CITY HALL — More teenagers in Chicago were vaccinated against human papillomavirus last year than ever before, according to a news release from Mayor Rahm Emanuel's office Friday.
As of 2014, the release said, more than 78 percent of the city's girls and almost 65 percent of its boys have received at least the first dose of a three-round HPV vaccination. Both those numbers exceed the national average and represent about a 20-point jump from 2013, the release said.
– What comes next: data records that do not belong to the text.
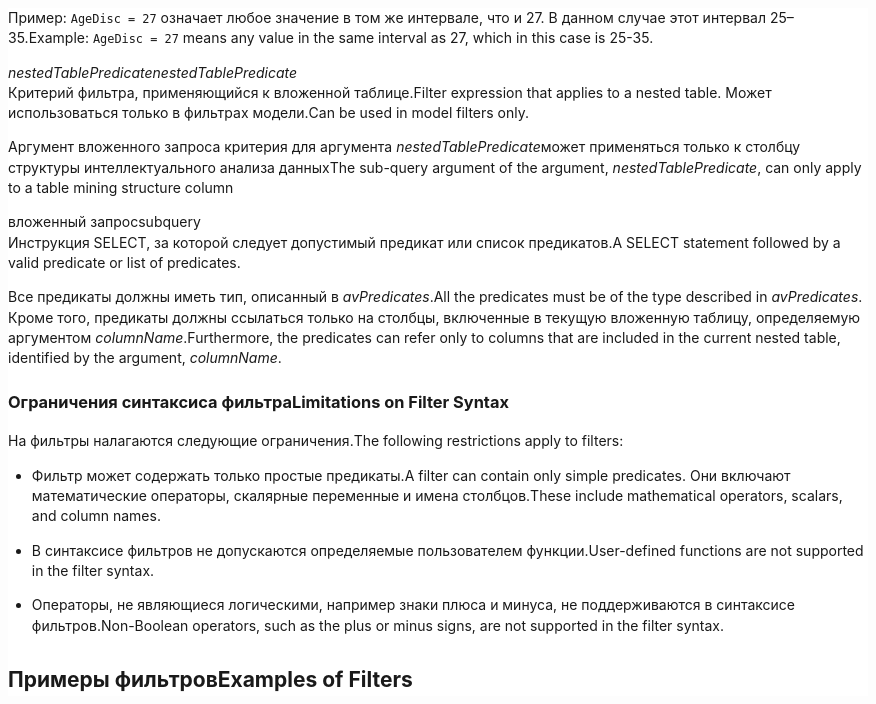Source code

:  <span data-ttu-id="9ecc7-137">Пример:  `AgeDisc = 27`  означает любое значение в том же интервале, что и 27. В данном случае этот интервал 25–35.</span><span class="sxs-lookup"><span data-stu-id="9ecc7-137">Example:  `AgeDisc = 27`  means any value in the same interval as 27, which in this case is 25-35.</span></span>  
  
 <span data-ttu-id="9ecc7-138">*nestedTablePredicate*</span><span class="sxs-lookup"><span data-stu-id="9ecc7-138">*nestedTablePredicate*</span></span>  
 <span data-ttu-id="9ecc7-139">Критерий фильтра, применяющийся к вложенной таблице.</span><span class="sxs-lookup"><span data-stu-id="9ecc7-139">Filter expression that applies to a nested table.</span></span> <span data-ttu-id="9ecc7-140">Может использоваться только в фильтрах модели.</span><span class="sxs-lookup"><span data-stu-id="9ecc7-140">Can be used in model filters only.</span></span>  
  
 <span data-ttu-id="9ecc7-141">Аргумент вложенного запроса критерия для аргумента *nestedTablePredicate*может применяться только к столбцу структуры интеллектуального анализа данных</span><span class="sxs-lookup"><span data-stu-id="9ecc7-141">The sub-query argument of the argument, *nestedTablePredicate*, can only apply to a table mining structure column</span></span>  
  
 <span data-ttu-id="9ecc7-142">вложенный запрос</span><span class="sxs-lookup"><span data-stu-id="9ecc7-142">subquery</span></span>  
 <span data-ttu-id="9ecc7-143">Инструкция SELECT, за которой следует допустимый предикат или список предикатов.</span><span class="sxs-lookup"><span data-stu-id="9ecc7-143">A SELECT statement followed by a valid predicate or list of predicates.</span></span>  
  
 <span data-ttu-id="9ecc7-144">Все предикаты должны иметь тип, описанный в *avPredicates*.</span><span class="sxs-lookup"><span data-stu-id="9ecc7-144">All the predicates must be of the type described in *avPredicates*.</span></span> <span data-ttu-id="9ecc7-145">Кроме того, предикаты должны ссылаться только на столбцы, включенные в текущую вложенную таблицу, определяемую аргументом *columnName*.</span><span class="sxs-lookup"><span data-stu-id="9ecc7-145">Furthermore, the predicates can refer only to columns that are included in the current nested table, identified by the argument, *columnName*.</span></span>  
  
### <a name="limitations-on-filter-syntax"></a><span data-ttu-id="9ecc7-146">Ограничения синтаксиса фильтра</span><span class="sxs-lookup"><span data-stu-id="9ecc7-146">Limitations on Filter Syntax</span></span>  
 <span data-ttu-id="9ecc7-147">На фильтры налагаются следующие ограничения.</span><span class="sxs-lookup"><span data-stu-id="9ecc7-147">The following restrictions apply to filters:</span></span>  
  
-   <span data-ttu-id="9ecc7-148">Фильтр может содержать только простые предикаты.</span><span class="sxs-lookup"><span data-stu-id="9ecc7-148">A filter can contain only simple predicates.</span></span> <span data-ttu-id="9ecc7-149">Они включают математические операторы, скалярные переменные и имена столбцов.</span><span class="sxs-lookup"><span data-stu-id="9ecc7-149">These include mathematical operators, scalars, and column names.</span></span>  
  
-   <span data-ttu-id="9ecc7-150">В синтаксисе фильтров не допускаются определяемые пользователем функции.</span><span class="sxs-lookup"><span data-stu-id="9ecc7-150">User-defined functions are not supported in the filter syntax.</span></span>  
  
-   <span data-ttu-id="9ecc7-151">Операторы, не являющиеся логическими, например знаки плюса и минуса, не поддерживаются в синтаксисе фильтров.</span><span class="sxs-lookup"><span data-stu-id="9ecc7-151">Non-Boolean operators, such as the plus or minus signs, are not supported in the filter syntax.</span></span>  
  
## <a name="examples-of-filters"></a><span data-ttu-id="9ecc7-152">Примеры фильтров</span><span class="sxs-lookup"><span data-stu-id="9ecc7-152">Examples of Filters</span></span>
HPV is the most common sexually transmitted disease, which can be spread by anal, oral or vaginal sex, according to the Centers for Disease Control and Prevention. Nearly all sexually active men and women get it at some point in their lives, the CDC website states, and some types of HPV can lead to genital warts and cancers.
“The NIS-Teen data show that our efforts to protect teens from cancer are resulting in more teens getting vaccinated,” said Chicago Department of Public Health Commissioner Dr. Julia Morita, according to the release. “Nonetheless, there is still work to do if we are going to reach our 2020 goal of 80 percent coverage.”
The mayor's office credited the increased coverage in part to a citywide public awareness campaign launched in January 2014. The campaign "featured ads on buses, trains, broadcast and digital media that encouraged parents to talk to their child’s doctor about getting the HPV vaccine," according to the release.
“CDPH’s vaccination-awareness efforts show how the City of Chicago is dedicated to keeping our young people safe and healthy,” Emanuel said in the release. “These results demonstrate how adolescents are taking action now so they can be more in control of their health tomorrow.”